The overriding question could be why are so many parents and teachers convinced that students must do college work in high school? Students should not be denied challenging work, but the fervor with which many parents and teachers have bought into AP is worrisome.
Also, many people like to tout that AP is best, but it is difficult to find recent research to indicate that AP helps students do better in college. The one Stanford study indicates difficulty in showing causality—meaning students who do well in college after taking AP classes, probably would have done well anyway.
A friend suggested that I discuss how AP has become embedded in high schools. Whether you like AP or not it is very much a part of the high school landscape. That all of us can agree on.
Since public education should involve debate, I thought I would share some of the ideas presented the last few days about AP.
- Parents like that paying for AP exams in high school shortens the time and expense of college in the long run.
- The perception by many is that AP is the most rigorous coursework offered by the high school.
- Some parents believe public schools failed and require AP to challenge students.
- Students and parents understand that AP in high school will get you a high ranking and into good universities.
- A lot of parents like the idea of high school students doing college coursework. They believe this will get them a better job someday.
- Some parents remember and are proud that they took AP in high school.

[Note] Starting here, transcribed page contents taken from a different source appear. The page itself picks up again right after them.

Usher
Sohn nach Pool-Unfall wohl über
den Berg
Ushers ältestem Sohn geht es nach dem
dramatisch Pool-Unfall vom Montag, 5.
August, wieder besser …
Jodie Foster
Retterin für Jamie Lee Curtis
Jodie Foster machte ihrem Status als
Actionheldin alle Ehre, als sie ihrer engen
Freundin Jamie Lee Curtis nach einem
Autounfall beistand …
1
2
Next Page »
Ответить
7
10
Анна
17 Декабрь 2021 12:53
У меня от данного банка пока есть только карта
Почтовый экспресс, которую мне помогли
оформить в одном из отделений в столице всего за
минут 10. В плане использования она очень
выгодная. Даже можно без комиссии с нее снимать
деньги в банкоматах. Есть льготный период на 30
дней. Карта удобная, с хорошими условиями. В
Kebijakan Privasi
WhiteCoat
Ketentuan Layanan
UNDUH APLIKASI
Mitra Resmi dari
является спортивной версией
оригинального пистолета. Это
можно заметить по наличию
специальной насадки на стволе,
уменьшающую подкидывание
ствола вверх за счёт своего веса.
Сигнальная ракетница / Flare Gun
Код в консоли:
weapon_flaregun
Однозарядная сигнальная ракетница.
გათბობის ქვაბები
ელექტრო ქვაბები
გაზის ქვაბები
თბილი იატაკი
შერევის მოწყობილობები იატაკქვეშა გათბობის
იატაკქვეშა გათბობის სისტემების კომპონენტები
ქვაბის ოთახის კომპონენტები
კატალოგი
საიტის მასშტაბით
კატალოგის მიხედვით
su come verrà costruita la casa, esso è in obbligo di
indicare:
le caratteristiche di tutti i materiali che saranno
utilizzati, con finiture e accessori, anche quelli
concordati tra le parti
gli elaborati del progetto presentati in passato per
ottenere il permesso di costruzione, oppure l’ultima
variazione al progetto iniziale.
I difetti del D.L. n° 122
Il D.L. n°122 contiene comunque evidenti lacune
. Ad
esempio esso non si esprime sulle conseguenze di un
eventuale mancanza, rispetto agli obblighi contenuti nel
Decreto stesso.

- Very few, if any, were concerned about David Coleman (Common Core) as CEO of The College Board.
- Parents like to claim that AP is not elitist. Few seem to think their schools will not pay for those who cannot afford the exams.
- Some parents are excited about middle school and AP high school-like courses there.
- Some parents like their students to limit AP classes, and they don’t care if their students take the AP test.
- A few parents expressed their liking for the International Baccalaureate program instead of AP. This program raises questions worthy of a post on its own.
- Parents and teachers like the consistency of the program (standards).
- Stress is mentioned quite a bit.
- Many believe students are not developmentally ready for college material in high school but feel pushed to take these courses to get into a good college.
- Some worry about dual enrollment and Honors classes getting short shrift.
- There is concern that students will miss out on socialization and the fun activities synonymous with teens and high school.
- It was noted that AP classes could present a false sense of accomplishment and students are not developmentally ready, and don’t understand, the college coursework.
- There is concern that AP classes involve mostly teaching to a test.
- Many parents are troubled that an outside organization seems to be in control of their child’s future.
- Some AP classes are criticized for not doing labs or projects, but only focusing on rote memorization for the test.
- A lot of parents don’t like The College Board in general.
- Parents and teachers don’t like the standards and the tests.
- Colleges should reconsider AP.
- Here is a report about The College Board rewarding DeKalb County, Georgia for enrollment, not achievement.
I may add to these lists as time goes on. Thank you for all the feedback.